Fortunately, it looks like standard socket 479 (not the actual CPU socket though :) so there are some half-sensible alternatives.
- The CPU frequency scaling currently works with acpi_cpufreq, with the only alternatives being 800 and 2000 MHz. AFAIK, the C7 has exceptionally fast switching between frequencies, so it makes sense to omit the middle ground. (It has two PLLs, which brings to mind dual clutch transmissions :) However, the usual Linux driver is based on the assumption of slow and expensive switching. Which is why I'd like to get e_powersaver working.
Improvements over VIA EPIA Mii10000N
- VGA display quality is slightly crisper
- More powerful processor, with double the frequency and SSE2/3 instructions, but no increase in power consumption.

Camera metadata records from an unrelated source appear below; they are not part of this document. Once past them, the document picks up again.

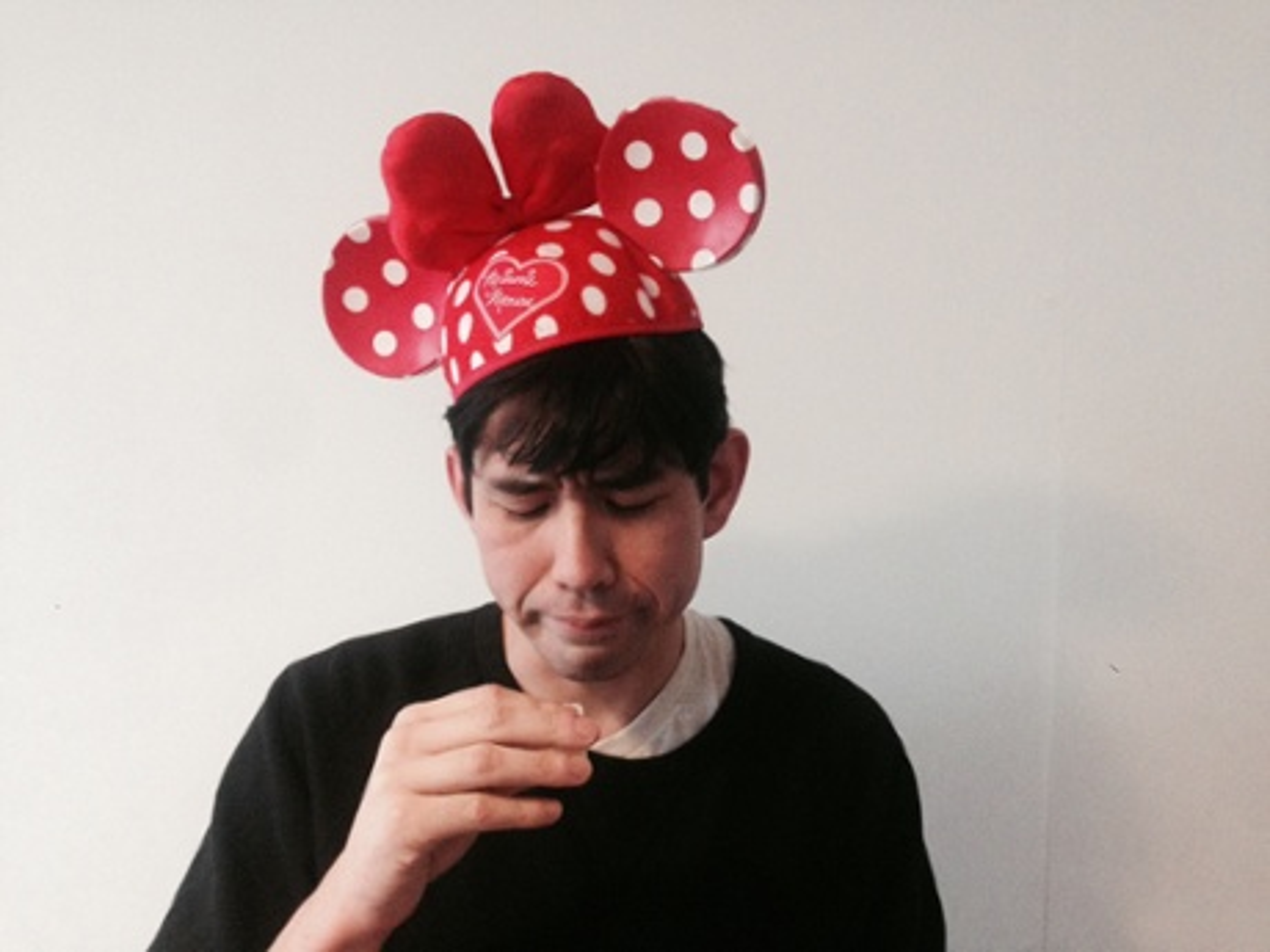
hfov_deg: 55.4
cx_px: 635
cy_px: 476
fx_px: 1211
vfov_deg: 42.9
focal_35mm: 33
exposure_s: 1/17
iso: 400
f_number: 2.4
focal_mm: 4.12
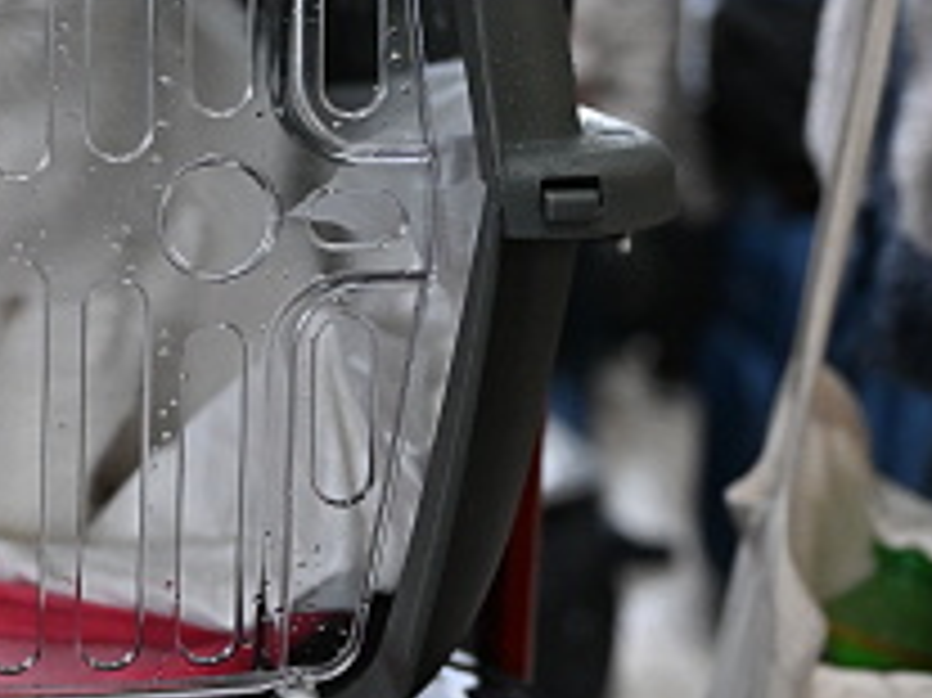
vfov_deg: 18.0
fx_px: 2153
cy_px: 23
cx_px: 50
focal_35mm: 80
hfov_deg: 23.6
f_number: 2.8
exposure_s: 1/500
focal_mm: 29
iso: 3600
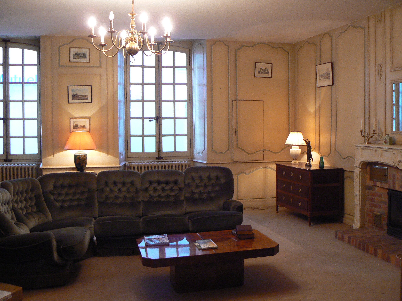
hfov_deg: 51.4
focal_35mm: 36
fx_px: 418
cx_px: 201
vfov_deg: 39.7
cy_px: 150
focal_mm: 6
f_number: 2.8
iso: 200
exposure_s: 1/15
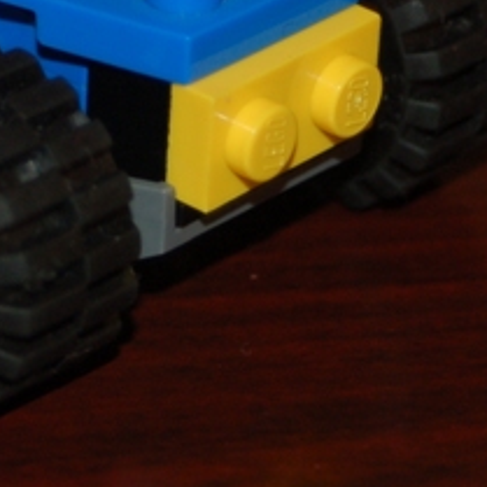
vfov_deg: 4.8
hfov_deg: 4.8
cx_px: -98
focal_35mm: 367
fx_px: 5841
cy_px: -51
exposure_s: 1/60
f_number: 5.6
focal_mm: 80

Frequency scaling also works to some extent.
- Xvideo is smooth, which is good since the alternative of Xvidix doesn't currently work.
- DDR2 533 is probably not a significant improvement over DDR 266. They have the same latency, for starters.
- Gigabit Ethernet (not much help in my 100mbit home network)
- HDMI (DVI) if/when it works
- Solid state capacitors :D
Experiences
- [2008-01-22] The performance limit for video playing (MPlayer) seems to be 1280x720 H.264. I
have one file that plays fine, with about 90% CPU utilization, which
is a big improvement in just a few days :) This
is of course without any hardware acceleration (besides Xvideo), so
future graphics drivers might change the situation. Perhaps even to
enable full 1080p playback?-) (For a back-to-the-reality comparison,
the same improvement applies to my laptop
with a Pentium M. It now runs the same video at about 1 GHz. The 2:1
performance ratio per clock is not surprising though.)
- [2008-01-23] SSH acceleration works, CPU load reduced to 23% of the vanilla version. However, sshd isn't accelerated for some reason.
- Acpitool shows CPU temperature when the 'thermal' module is loaded :) This is nice after struggling to get temperature info via lm_sensors in this and the previous motherboard. Should help setting up passive cooling some day.
Temperature measurements
Because I'm bored on 2008-01-29, having just discovered the ACPI CPU temperature sensor :) These are with the stock heatsink and fan, running full CPU load (mainly distributed.net) for several minutes until the temperature settles. Room temperature nearby (on the keyboard, not used for a long time) is about 22...23 °C.
| Stock HS, 7 V fan | Stock HS, 12 V fan | Nexus HS, 7 V fan |
800 Mhz | 44...45 °C | 37...38 °C | 35 °C |
2000 MHz | | 60...61 °C | 58..60 °C |
At 2000 MHz and 7 V, the experiment was stopped at 67 °C with the temperature still increasing. Using the idea that the temperature difference is proportional to heat transfer power, which in turn is roughly proportional to the CPU frequency (not exactly true, but happens to work out nicely for the 12-volt case), I predict a final temperature around 77 °C.
I got the Nexus PSM-5000 copper heatsink on 2008-02-20, the above measurements are from the same day. It's a little unfortunate that the finely spaced fins don't lend themselves to passive cooling; the Reynolds number that identifies similar flow conditions has velocity*distance as a constant. However, with the stock fan on the side at a quiet 7 V, the heatsink really shows off its cool.
So far, the CPU voltage has been at the default 1196 / 956 mV. The BIOS does have pretty flexible clock and voltage settings, but no CPU voltages. They might be adjustable with the e_powersaver driver, similarly to what I've done with my laptop.